BEGIN

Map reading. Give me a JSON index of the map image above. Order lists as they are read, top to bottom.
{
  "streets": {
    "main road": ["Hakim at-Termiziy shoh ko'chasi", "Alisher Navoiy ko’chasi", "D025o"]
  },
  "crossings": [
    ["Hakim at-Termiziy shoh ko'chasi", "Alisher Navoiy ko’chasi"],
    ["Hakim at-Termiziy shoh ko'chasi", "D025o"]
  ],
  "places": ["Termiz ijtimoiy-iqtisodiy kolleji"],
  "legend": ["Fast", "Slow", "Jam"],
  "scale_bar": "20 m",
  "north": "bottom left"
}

END

**DIRECTIONS FOR THIS TASK:** Every line of the listing is to be returned exactly as written.

**ANSWER TO THE PROBLEM:**
Map reading. Give me a JSON index of the map image above. Order lists as they are read, top to bottom.
{
  "streets": {
    "main road": ["Hakim at-Termiziy shoh ko'chasi", "Alisher Navoiy ko’chasi", "D025o"]
  },
  "crossings": [
    ["Hakim at-Termiziy shoh ko'chasi", "Alisher Navoiy ko’chasi"],
    ["Hakim at-Termiziy shoh ko'chasi", "D025o"]
  ],
  "places": ["Termiz ijtimoiy-iqtisodiy kolleji"],
  "legend": ["Fast", "Slow", "Jam"],
  "scale_bar": "20 m",
  "north": "bottom left"
}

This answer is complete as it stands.